A blog that doesn’t have a reference to you or your business, or at least a reference to your website/ contact details, is a wasted opportunity. You’re not doing it for the love of it, unless you actually enjoy writing, like me. But, I always think a blog that’s very sales-y is a) less interesting for punters to read and b) basically an advert. It’s much better to think cleverly about what you write about and how you write it. People will appreciate brand you more.
Make it relevant
This point sounds so obvious, doesn’t it? But, I have read many blogs that are nice enough to read, but are nothing to do with the authors or their business. And that’s not going to win them clients. For example, an accountant may want to write about what’s going on with the Greek economy at the moment, but she shouldn’t write about how ‘sext’ and ‘photobomb’ have entered the Oxford English Dictionary. No, that’s what MY next blog will be about, as it’s relevant and also quite quirky/ funny.

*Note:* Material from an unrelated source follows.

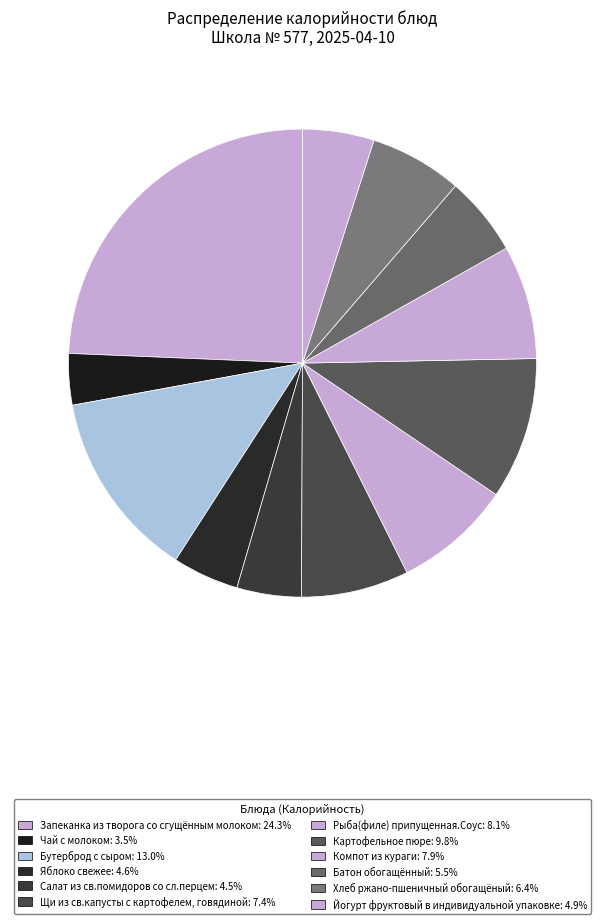

To the nearest percent, what is the average slice percentage?

8%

Banish boring, bland, and blah
Which brings me seamlessly onto my next point….It’s easier said than done. But, you must stand out from the crowd. Think about the subject you’re going to write about. Are you the only one who’s blogging about it? Great! Or are you one of many, but you have a different or unusual take on it? Also great! For example, if you’re a personal trainer, you shouldn’t be writing about how squats are really good for you and will give you good legs. YAWN….obvious. But, if you could tell me why every piece of cardio training I’ve ever done has been a waste of time, I’d be interested (this is, in fact, a true story). Say something people aren’t expecting, like my next tip: ‘Have B.O.!’

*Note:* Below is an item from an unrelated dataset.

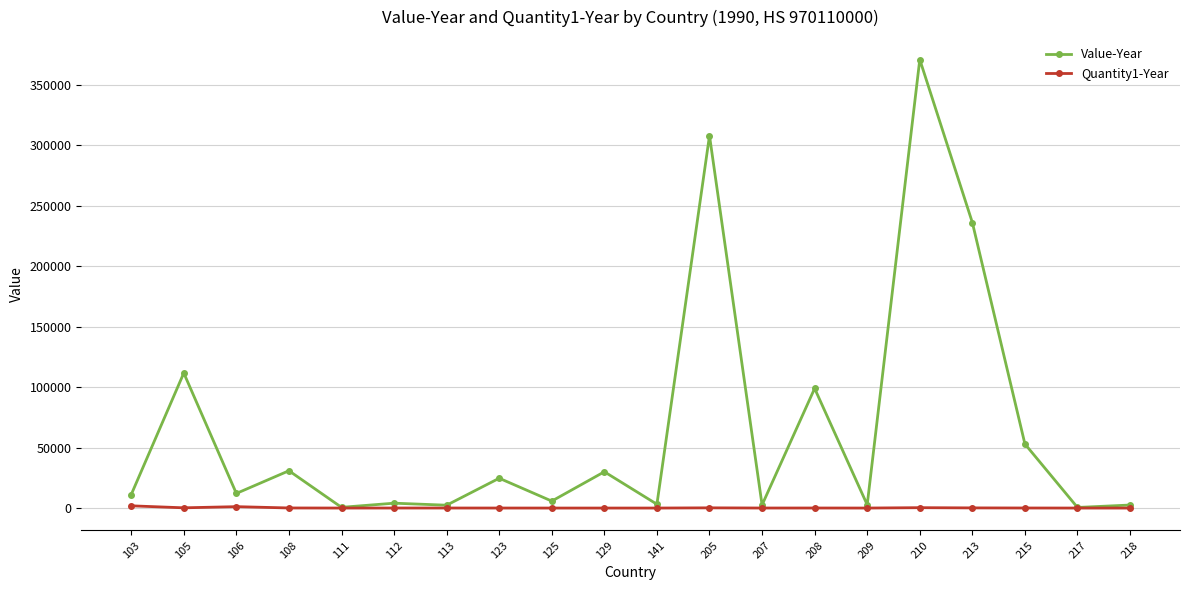

The value of Value-Year at 210 is 572553. True or false?

False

I don’t want you to be sweating so profusely at the horror of your blogging task. But it’s good to have B.O. And by that I mean a BUSINESS OBJECTIVE. If you know why you’re writing the blog in the first place, it helps set the tone and writing style of your piece. So, for example, you may be on a campaign to drum up new clients, or you may be spreading the word about a new product or service, or you may be rebranding and need people to know about it. It’s important to know the reason for doing the blog, rather than a scatter-gun approach. And your B.O. can change with each blog.
Get it out there
I get it, it’s very daunting to have people read your work if you’re not a writer. Hell, I find it a nail-biting experience and it’s what I do. But, don’t be shy. If you don’t put it on every free platform you can, you’re not reaching every potential customer you can. So, tweet, Facebook it, LinkedIn it, put it on your website, give it to MNC if it’s relevant. Maybe even try and get it published in magazines, trade press, local newsletters, that are after free content. Think further afield than Facebook and get your friends, family and connections to spread your word.
By Tessa Parry-Wingfield, who owns her own copywriting business – TPW Media.